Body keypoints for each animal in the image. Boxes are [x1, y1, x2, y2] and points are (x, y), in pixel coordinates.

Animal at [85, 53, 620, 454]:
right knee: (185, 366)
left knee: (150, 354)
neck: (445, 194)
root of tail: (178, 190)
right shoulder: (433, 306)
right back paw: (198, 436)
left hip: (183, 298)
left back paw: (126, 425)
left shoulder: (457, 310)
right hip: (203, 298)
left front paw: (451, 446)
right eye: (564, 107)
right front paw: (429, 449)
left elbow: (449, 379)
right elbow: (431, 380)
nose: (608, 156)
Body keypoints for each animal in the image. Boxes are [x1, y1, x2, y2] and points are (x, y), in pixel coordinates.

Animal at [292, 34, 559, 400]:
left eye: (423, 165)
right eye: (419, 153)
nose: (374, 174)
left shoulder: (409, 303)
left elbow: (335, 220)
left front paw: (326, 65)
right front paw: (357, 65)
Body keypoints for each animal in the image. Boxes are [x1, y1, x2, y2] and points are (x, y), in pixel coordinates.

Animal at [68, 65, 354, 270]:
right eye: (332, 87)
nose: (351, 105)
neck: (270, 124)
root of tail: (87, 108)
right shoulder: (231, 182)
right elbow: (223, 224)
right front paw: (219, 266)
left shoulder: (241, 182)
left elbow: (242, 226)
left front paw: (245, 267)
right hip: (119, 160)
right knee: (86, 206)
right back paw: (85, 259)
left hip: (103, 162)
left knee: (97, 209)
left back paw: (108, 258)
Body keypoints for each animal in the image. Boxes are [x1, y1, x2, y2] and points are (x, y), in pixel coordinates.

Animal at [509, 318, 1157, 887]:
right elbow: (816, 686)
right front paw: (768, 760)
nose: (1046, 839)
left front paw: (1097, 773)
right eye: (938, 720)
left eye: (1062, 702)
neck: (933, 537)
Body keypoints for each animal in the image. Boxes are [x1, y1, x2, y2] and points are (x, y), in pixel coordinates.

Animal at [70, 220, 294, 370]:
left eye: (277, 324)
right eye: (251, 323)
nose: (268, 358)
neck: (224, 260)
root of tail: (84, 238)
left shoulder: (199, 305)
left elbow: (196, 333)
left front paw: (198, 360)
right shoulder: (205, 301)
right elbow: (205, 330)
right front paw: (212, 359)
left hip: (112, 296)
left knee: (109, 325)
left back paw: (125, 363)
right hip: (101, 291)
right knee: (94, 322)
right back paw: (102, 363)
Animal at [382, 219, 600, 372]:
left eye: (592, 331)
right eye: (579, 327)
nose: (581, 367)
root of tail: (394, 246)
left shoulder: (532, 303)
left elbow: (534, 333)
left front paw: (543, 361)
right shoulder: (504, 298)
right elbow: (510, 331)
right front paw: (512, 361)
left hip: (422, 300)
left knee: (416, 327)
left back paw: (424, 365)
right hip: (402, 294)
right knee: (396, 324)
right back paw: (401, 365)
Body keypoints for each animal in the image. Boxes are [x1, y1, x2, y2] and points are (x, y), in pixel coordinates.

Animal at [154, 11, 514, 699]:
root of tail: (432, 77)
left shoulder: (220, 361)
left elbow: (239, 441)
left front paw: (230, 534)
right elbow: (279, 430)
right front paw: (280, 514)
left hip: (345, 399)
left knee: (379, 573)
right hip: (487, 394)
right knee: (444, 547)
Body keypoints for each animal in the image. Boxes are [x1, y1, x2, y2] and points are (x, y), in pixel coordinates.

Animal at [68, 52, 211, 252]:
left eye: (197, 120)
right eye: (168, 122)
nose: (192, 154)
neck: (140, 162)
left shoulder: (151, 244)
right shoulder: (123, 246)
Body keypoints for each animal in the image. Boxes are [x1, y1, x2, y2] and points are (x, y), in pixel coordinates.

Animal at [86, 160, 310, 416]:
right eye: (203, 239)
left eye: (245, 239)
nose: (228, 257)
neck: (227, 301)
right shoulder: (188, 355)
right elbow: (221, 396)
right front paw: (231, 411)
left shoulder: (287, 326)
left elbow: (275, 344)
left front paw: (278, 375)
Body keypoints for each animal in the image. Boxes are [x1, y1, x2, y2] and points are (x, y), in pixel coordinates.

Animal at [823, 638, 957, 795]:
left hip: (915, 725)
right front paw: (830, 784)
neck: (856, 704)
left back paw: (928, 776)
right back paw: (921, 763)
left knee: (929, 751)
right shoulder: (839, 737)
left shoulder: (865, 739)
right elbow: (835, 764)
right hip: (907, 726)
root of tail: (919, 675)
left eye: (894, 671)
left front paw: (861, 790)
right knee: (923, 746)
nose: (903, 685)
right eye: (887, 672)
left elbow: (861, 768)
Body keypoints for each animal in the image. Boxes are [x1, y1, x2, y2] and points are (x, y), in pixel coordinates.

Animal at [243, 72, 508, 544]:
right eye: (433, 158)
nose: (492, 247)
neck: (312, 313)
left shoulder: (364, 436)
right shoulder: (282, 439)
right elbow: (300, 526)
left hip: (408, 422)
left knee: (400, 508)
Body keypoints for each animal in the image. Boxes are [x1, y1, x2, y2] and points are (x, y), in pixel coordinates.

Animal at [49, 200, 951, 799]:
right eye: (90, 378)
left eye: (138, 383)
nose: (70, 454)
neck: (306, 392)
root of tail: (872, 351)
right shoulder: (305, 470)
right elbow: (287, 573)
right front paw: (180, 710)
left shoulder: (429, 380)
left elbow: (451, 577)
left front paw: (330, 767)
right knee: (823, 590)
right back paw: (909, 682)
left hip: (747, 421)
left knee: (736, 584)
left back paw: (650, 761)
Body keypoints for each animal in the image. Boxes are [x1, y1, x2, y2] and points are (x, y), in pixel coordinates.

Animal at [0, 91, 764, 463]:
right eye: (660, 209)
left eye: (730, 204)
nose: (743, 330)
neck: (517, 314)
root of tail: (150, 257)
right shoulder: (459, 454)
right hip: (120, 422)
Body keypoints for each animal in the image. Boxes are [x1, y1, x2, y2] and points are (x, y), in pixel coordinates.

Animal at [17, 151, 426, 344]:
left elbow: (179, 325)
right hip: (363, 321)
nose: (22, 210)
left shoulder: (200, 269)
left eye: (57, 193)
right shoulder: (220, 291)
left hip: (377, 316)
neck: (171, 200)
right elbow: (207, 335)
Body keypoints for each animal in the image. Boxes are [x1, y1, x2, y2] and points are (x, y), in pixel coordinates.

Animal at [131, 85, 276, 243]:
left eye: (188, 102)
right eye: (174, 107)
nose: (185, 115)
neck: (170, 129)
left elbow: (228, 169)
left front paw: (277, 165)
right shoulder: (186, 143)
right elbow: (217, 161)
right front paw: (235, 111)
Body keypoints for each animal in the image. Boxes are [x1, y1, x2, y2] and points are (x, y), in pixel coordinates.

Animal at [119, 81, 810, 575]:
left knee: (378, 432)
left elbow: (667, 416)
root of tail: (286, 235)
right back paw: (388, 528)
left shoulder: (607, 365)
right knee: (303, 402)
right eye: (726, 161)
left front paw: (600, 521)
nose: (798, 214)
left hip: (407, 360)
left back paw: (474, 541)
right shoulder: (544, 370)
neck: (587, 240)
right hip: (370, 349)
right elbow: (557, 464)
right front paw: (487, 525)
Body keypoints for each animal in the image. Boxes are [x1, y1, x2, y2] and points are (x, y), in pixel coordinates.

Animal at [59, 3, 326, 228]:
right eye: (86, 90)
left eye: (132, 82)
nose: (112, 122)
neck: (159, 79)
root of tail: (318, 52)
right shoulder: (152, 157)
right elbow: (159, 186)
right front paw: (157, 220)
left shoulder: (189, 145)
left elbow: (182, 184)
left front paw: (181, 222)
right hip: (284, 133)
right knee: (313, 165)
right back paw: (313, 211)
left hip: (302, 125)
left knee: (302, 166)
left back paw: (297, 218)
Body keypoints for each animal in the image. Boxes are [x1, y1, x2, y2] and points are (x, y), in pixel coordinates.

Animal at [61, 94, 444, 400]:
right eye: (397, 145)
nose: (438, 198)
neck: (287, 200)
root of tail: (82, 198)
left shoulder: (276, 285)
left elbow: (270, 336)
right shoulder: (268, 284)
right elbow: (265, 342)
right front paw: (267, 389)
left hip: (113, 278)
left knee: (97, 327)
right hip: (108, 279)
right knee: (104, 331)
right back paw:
^^^^
◆ **TASK BRIEF**
Begin at the first line of the records above and restate each line word for word, stopping after the line with "right back paw: (198, 436)".

◆ **RESULT OF THIS TASK**
Body keypoints for each animal in the image. Boxes are [x1, y1, x2, y2] and points are (x, y), in pixel coordinates.

Animal at [85, 53, 620, 454]:
right knee: (185, 366)
left knee: (150, 354)
neck: (445, 194)
root of tail: (178, 190)
right shoulder: (433, 306)
right back paw: (198, 436)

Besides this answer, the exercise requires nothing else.